- **Saved entries**:
************

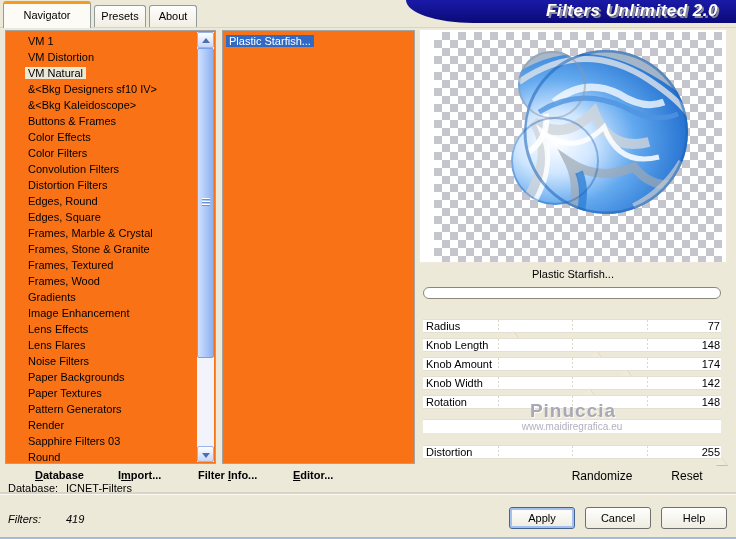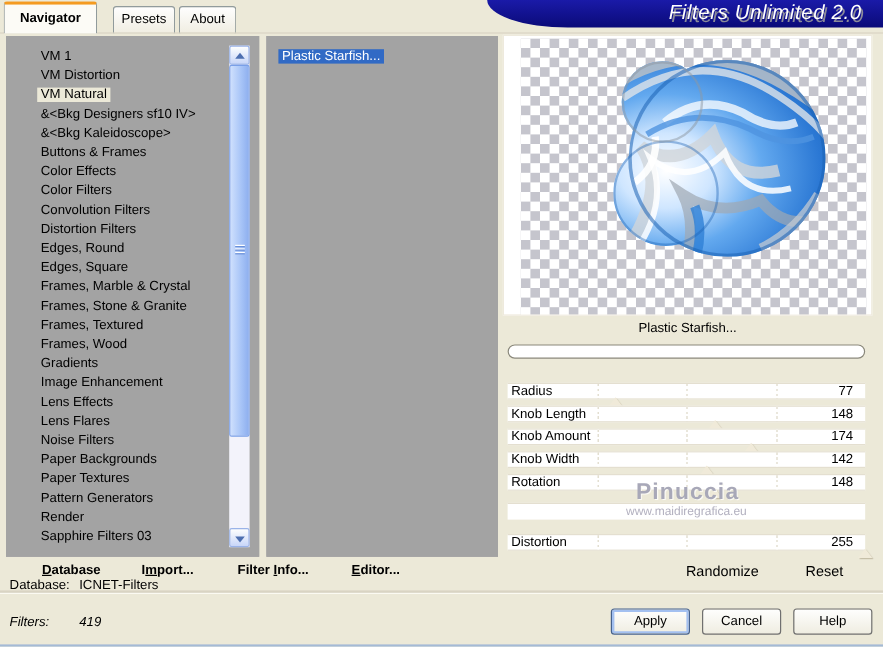--- a/index.html
+++ b/index.html
@@ -3,35 +3,35 @@
 <meta charset="utf-8">
 <style>
   html,body{margin:0;padding:0;}
   body{width:736px;height:539px;font-family:"Liberation Sans",sans-serif;font-size:11px;color:#000;}
   #win{position:relative;width:736px;height:539px;background:#ece9d8;overflow:hidden;
        border-bottom:2px solid #a4bad6;box-sizing:border-box;}
 
   
   .tab{position:absolute;box-sizing:border-box;text-align:center;cursor:default;
        border:1px solid #919b9c;border-bottom:none;border-radius:3px 3px 0 0;}
-  #tab-navigator{left:3px;top:1px;width:78px;height:27px;background:#fcfbf6;z-index:3;
-       border-top:3px solid #f49b21;line-height:22px;font-weight:bold;}
+  #tab-navigator{left:3px;top:1px;width:88px;height:27px;background:#fcfbf6;z-index:3;
+       border-top:3px solid #f49b21;line-height:22px;}
   #tab-presets{left:94px;top:5px;width:52px;height:23px;background:linear-gradient(#fefefe,#f0ede1);line-height:21px;}
   #tab-about{left:149px;top:5px;width:48px;height:23px;background:linear-gradient(#fefefe,#f0ede1);line-height:21px;}
   #tabline{position:absolute;left:0;top:27px;width:736px;height:1px;background:#d9d4c3;z-index:1;}
 
   
   #banner{position:absolute;right:0;top:0;width:330px;height:23px;z-index:4;
           background:linear-gradient(180deg,#1a1aa8,#0a0a78);
           border-bottom-left-radius:70px 24px;}
-  #banner span{position:absolute;right:18px;top:1px;font-size:17px;font-weight:normal;font-style:italic;
+  #banner span{position:absolute;right:18px;top:1px;font-size:17px;font-weight:bold;font-style:italic;
           color:#ffffff;letter-spacing:.5px;text-shadow:2px 2px 0 #8a8a99;white-space:nowrap;}
 
   
-  .listbox{position:absolute;background:#a3a3a3;border:7px solid #a3a3a3;box-sizing:border-box;}
+  .listbox{position:absolute;background:#f97316;border:1px solid #a3a3a3;box-sizing:border-box;}
   #catbox{left:5px;top:30px;width:211px;height:434px;}
   #catlist{position:absolute;left:0;top:2px;right:18px;bottom:0;overflow:hidden;}
   .cat-item{height:16px;line-height:16px;padding-left:19px;white-space:nowrap;}
   .cat-label{padding:0 3px;}
   .cat-selected{background:#ece9d8;}
   #filterbox{left:222px;top:30px;width:193px;height:434px;}
   #filterlist{position:absolute;left:3px;top:3px;right:3px;bottom:3px;}
   .fl-item{height:15px;line-height:15px;white-space:nowrap;}
   .fl-selected{background:#316ac5;color:#fff;padding:0 3px;}
 
@@ -53,21 +53,21 @@
   #preview{position:absolute;left:0;top:0;width:308px;height:234px;background:#fff;border:1px solid #eeeadd;box-sizing:border-box;}
   #checker{position:absolute;left:14px;top:2px;width:288px;height:230px;
            background:repeating-conic-gradient(#c5c5cd 0% 25%, #ffffff 0% 50%);background-size:16px 16px;}
   #preview-name{position:absolute;left:0;top:236px;width:308px;height:18px;text-align:center;line-height:18px;}
   #progress{position:absolute;left:4px;top:258px;width:298px;height:12px;background:#fff;border:1px solid #8a887b;
            border-radius:6px;box-sizing:border-box;}
   #progress-fill{height:100%;width:0;background:#316ac5;border-radius:6px;}
 
   .srow{position:relative;width:298px;height:14px;background:#fff;border-top:1px solid #e4dfd0;border-bottom:1px solid #e4dfd0;box-sizing:border-box;}
   .srow .lab{position:absolute;left:3px;top:0;line-height:12px;}
-  .srow .val{position:absolute;right:10px;top:0;line-height:12px;}
+  .srow .val{position:absolute;right:1px;top:0;line-height:12px;}
   .tick{position:absolute;top:0;bottom:0;width:1px;background:repeating-linear-gradient(#dcd7c6 0 2px,#fff 2px 4px);}
   .strack{position:relative;width:298px;height:5px;}
   .thumb{position:absolute;top:-2px;width:0;height:0;transform:translateX(-50%);
          border-left:6px solid transparent;border-right:6px solid transparent;border-bottom:8px solid #f0ead9;
          filter:drop-shadow(1px 1px 0 #c6bfa8);}
   #sliders-main{position:absolute;left:4px;top:290px;}
   #www-strip{position:absolute;left:4px;top:390px;width:298px;height:13px;background:#fff;
          border-top:1px solid #e4dfd0;text-align:center;line-height:13px;font-size:10px;color:#b2b0bf;}
   #wm1{position:absolute;left:0;top:371px;width:308px;text-align:center;font-size:19px;font-weight:bold;
          color:#a8a8b8;text-shadow:1px 1px 0 #fbfaf4;letter-spacing:1px;z-index:5;}
@@ -123,21 +123,21 @@
         <div class="cat-item"><span class="cat-label">Gradients</span></div>
         <div class="cat-item"><span class="cat-label">Image Enhancement</span></div>
         <div class="cat-item"><span class="cat-label">Lens Effects</span></div>
         <div class="cat-item"><span class="cat-label">Lens Flares</span></div>
         <div class="cat-item"><span class="cat-label">Noise Filters</span></div>
         <div class="cat-item"><span class="cat-label">Paper Backgrounds</span></div>
         <div class="cat-item"><span class="cat-label">Paper Textures</span></div>
         <div class="cat-item"><span class="cat-label">Pattern Generators</span></div>
         <div class="cat-item"><span class="cat-label">Render</span></div>
         <div class="cat-item"><span class="cat-label">Sapphire Filters 03</span></div>
-        <div class="cat-item"><span class="cat-label">Length</span></div>
+        <div class="cat-item"><span class="cat-label">Round</span></div>
       </div>
     <div id="vscroll">
       <div id="sb-up" class="sbtn">
           <span class="arr"></span>
         </div>
       <div id="sb-thumb">
         <span class="grip" style="top:150px"></span>
         <span class="grip" style="top:153px"></span>
         <span class="grip" style="top:156px"></span>
       </div>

************

Could you return every line from the entries above in which the string "Lens" occurs?

         <div class="cat-item"><span class="cat-label">Lens Effects</span></div>
         <div class="cat-item"><span class="cat-label">Lens Flares</span></div>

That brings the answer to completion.